Hands Over The City (Le mani sulla città) is a superb drama which sheds light on the political machinations on a post-war Italy. Rod Steiger plays Edoardo Nottola, an Italian business man with a lust for power, money and land. However, his schemes start to crumble when the collapse of a building in Naples causes an inquiry into the the city’s land development.

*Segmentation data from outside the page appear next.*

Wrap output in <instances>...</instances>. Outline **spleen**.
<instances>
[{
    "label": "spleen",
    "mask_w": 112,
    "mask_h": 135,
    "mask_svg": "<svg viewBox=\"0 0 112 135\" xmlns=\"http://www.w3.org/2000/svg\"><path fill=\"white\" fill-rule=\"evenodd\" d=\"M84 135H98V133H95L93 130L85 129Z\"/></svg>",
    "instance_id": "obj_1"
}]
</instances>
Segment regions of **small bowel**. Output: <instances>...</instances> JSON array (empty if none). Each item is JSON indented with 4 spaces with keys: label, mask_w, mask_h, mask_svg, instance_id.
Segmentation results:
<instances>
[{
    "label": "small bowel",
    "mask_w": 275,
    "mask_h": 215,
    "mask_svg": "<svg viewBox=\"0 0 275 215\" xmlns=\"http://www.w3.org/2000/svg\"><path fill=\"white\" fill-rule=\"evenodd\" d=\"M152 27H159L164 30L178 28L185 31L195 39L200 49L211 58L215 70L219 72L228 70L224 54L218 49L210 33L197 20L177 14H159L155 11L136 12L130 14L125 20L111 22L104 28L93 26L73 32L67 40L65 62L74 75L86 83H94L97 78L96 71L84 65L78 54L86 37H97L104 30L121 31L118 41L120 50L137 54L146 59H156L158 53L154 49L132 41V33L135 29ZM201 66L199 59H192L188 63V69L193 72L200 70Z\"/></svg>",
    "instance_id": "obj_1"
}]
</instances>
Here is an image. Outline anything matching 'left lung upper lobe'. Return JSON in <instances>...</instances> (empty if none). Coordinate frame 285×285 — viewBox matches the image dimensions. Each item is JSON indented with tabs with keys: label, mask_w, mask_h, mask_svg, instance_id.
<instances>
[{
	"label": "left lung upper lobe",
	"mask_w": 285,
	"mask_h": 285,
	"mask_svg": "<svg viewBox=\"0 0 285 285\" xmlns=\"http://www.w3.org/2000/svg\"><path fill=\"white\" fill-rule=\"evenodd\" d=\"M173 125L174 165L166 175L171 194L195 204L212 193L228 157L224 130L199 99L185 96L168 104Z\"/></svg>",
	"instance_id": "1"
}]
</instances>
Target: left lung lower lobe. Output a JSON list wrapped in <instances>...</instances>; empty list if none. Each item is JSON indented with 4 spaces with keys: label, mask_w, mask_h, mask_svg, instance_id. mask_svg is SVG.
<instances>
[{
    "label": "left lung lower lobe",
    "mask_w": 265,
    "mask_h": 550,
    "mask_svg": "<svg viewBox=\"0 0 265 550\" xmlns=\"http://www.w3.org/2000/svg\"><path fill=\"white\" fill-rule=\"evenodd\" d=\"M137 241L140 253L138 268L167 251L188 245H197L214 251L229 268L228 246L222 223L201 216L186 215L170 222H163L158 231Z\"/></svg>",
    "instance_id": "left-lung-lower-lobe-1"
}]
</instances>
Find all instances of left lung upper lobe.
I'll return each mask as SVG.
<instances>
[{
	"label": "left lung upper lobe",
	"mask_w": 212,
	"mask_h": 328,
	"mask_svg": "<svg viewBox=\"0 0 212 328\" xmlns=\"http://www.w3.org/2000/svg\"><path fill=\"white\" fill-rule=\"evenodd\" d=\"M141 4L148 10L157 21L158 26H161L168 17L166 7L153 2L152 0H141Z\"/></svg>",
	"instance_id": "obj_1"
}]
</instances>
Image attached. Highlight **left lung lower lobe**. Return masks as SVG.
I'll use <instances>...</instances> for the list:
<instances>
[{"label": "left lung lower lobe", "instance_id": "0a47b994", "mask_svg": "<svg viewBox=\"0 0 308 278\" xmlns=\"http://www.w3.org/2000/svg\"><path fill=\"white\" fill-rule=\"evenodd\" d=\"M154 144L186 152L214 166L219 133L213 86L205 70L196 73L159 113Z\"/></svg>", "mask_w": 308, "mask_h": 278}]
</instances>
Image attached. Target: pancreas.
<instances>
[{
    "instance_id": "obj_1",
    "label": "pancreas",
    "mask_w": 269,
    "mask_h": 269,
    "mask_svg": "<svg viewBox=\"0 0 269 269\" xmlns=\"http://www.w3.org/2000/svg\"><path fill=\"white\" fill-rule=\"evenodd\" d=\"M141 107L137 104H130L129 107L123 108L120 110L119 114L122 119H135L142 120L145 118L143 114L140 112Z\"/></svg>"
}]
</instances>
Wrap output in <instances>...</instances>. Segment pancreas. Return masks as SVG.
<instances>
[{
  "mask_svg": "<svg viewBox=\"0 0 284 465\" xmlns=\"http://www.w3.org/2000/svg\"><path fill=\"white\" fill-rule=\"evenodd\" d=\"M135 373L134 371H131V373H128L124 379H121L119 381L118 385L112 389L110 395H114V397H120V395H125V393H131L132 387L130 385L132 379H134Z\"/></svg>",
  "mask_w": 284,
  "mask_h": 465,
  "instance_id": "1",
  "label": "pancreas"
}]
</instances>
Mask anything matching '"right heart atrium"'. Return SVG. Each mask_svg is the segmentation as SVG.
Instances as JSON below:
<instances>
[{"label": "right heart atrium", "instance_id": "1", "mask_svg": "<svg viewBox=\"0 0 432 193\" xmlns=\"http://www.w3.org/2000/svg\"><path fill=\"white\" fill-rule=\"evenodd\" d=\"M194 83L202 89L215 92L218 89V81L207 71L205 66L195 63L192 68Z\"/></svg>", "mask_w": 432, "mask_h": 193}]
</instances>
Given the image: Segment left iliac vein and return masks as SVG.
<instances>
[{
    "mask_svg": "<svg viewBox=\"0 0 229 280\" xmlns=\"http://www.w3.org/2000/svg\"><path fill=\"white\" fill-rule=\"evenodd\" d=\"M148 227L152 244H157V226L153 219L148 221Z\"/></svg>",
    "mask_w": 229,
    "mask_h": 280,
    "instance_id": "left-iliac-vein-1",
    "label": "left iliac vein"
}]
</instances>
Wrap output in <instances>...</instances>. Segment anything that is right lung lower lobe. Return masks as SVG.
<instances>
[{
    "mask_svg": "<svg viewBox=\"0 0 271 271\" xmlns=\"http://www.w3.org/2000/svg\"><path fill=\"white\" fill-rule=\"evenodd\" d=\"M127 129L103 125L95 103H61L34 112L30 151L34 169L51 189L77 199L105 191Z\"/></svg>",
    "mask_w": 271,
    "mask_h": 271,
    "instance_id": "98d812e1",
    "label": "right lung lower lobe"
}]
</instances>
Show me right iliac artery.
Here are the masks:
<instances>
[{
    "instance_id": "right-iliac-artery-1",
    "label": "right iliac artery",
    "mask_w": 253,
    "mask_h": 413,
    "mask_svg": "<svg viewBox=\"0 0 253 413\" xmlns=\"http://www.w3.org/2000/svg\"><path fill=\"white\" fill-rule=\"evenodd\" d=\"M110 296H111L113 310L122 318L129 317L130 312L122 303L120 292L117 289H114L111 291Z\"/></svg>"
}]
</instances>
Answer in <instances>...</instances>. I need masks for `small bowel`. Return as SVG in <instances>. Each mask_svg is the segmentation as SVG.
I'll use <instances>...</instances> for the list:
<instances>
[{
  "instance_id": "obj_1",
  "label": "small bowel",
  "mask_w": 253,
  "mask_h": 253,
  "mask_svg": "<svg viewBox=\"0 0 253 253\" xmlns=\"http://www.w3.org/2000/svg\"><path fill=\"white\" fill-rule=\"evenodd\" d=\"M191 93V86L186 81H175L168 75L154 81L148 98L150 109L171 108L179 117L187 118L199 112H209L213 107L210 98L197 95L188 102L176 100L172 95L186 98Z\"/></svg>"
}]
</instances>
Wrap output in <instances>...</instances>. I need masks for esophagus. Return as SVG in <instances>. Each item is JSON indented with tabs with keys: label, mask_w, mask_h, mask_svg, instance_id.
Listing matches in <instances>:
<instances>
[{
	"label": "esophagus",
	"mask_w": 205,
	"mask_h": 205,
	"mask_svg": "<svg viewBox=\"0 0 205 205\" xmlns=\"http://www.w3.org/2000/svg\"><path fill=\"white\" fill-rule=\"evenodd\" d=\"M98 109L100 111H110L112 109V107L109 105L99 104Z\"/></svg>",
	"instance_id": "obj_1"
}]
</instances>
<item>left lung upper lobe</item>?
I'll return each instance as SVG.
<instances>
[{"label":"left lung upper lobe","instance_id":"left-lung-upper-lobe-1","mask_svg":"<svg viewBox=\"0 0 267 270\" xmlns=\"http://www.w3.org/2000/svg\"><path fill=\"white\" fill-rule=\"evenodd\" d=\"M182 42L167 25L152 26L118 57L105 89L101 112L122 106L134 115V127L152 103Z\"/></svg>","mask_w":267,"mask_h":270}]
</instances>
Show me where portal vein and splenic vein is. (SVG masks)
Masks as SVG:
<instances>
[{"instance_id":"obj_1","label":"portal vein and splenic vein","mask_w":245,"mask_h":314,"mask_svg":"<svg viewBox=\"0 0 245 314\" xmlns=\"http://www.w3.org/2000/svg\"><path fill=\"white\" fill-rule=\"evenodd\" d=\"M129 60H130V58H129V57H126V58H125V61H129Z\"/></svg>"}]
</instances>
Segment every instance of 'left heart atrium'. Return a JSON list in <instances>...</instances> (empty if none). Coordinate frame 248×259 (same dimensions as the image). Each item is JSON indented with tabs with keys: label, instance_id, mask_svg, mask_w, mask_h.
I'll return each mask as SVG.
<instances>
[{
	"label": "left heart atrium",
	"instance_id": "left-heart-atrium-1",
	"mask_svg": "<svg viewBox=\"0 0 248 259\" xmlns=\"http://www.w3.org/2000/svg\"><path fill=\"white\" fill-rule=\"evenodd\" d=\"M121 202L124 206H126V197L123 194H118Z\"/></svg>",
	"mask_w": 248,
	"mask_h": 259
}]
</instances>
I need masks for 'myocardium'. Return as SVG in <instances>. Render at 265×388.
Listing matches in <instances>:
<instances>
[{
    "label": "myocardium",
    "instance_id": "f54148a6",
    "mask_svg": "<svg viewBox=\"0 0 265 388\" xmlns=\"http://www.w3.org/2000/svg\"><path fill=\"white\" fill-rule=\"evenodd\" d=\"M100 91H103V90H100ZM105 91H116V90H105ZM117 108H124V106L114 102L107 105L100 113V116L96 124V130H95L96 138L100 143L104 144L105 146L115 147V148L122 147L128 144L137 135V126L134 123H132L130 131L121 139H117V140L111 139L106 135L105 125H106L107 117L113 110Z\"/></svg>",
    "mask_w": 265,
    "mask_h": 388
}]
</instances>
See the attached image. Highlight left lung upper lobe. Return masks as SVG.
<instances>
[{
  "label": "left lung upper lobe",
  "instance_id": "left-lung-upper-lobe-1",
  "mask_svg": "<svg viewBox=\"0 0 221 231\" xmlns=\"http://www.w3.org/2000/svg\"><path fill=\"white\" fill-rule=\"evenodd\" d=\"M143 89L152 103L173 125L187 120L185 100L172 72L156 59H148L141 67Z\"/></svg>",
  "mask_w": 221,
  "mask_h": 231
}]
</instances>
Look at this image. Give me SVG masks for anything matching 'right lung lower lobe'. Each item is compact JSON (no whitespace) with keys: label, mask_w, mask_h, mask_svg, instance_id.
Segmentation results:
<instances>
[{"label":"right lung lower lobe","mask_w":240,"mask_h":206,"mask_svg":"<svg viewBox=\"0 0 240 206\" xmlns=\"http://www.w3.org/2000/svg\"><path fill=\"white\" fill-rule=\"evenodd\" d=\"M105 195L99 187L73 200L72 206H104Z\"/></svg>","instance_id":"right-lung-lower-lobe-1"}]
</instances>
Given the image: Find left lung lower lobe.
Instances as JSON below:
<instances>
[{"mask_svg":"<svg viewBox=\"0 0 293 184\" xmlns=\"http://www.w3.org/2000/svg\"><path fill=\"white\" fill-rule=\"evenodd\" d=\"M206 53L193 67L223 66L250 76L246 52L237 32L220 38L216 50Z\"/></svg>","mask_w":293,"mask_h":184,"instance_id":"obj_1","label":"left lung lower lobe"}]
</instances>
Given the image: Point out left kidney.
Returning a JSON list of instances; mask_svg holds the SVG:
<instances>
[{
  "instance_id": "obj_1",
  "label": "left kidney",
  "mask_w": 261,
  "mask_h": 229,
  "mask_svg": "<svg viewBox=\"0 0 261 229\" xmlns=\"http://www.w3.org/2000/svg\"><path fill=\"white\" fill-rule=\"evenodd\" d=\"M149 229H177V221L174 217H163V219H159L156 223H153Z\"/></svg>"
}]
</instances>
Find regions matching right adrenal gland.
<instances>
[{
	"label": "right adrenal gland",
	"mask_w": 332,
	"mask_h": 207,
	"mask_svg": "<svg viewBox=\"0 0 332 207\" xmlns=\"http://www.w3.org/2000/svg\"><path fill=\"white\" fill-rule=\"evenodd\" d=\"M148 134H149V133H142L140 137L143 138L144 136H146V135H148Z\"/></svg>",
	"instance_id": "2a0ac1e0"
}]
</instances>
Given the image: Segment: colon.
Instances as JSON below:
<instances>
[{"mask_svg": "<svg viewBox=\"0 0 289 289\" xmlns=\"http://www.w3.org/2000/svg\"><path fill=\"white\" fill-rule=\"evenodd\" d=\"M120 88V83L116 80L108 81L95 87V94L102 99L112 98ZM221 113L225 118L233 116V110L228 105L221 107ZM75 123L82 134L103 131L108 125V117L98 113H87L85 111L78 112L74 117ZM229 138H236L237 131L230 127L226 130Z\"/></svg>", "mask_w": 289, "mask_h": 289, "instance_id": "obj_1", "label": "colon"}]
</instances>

Francesco Rossi’s 1963 film doesn’t pull any punches in how it perceives the bureaucracy of the Italian government. The inquiry at the centre of Hands Over The City verges on farce, with one department within the administration being oblivious to what the other is doing. The administrative circus is reminiscent of the mob mentality within Tom Wolfe’s The Bonfire Of The Vanities – everyone wants to be seen to be helping the unfortunate, but they’re only looking out for themselves. This showed that the greed is good frame of mind existed decades before Gordon Gecko took his first step down Wall Street. From Mussolini to Silvio Berlusconi, Italian politics has always been filled with characters who totter on the brink of parody – and the bureaucrats in Hands Over The City are no different.

Rod Steiger’s performance here strikes the right balance between powerhouse and introspective. He could have showboated here, playing-up the bullying businessman aspect of the role, but it’s really the quite moments which make this performance work. Steiger was always a strong actor and it’s a shame that he was never given the credit he deserved while he was alive (he died in 2001). He’s almost a footnote actor, mentioned in passing when we discuss the likes of Marlon Brando. Maybe it’s time to reevaluate Steiger’s career.

This remastered Masters of Cinema blu-ray helps to highlight Hand Over The City’s great cinematography – Naples has never looked so ugly! Rossi uses the concrete jungle to deliver a view of Italy which is far from glamorous. The stark black and white photography perfectly captures the ramped-up industrialisation of post-war Italy, as the country moved into the latter half of the 20th Century. This is definitely not a way of attracting tourists to a country that features such great beauty.

Hands Over The City is a weighty film with a few scattered sardonic laughs. Francesco Rossi’s production doesn’t try to gloss over Italy’s political corruption, it holds a magnifying glass to it, showing its every flaw. This is a political drama which feels as fresh and relevant today as it would have done in 1963 – and that’s the power of great cinema.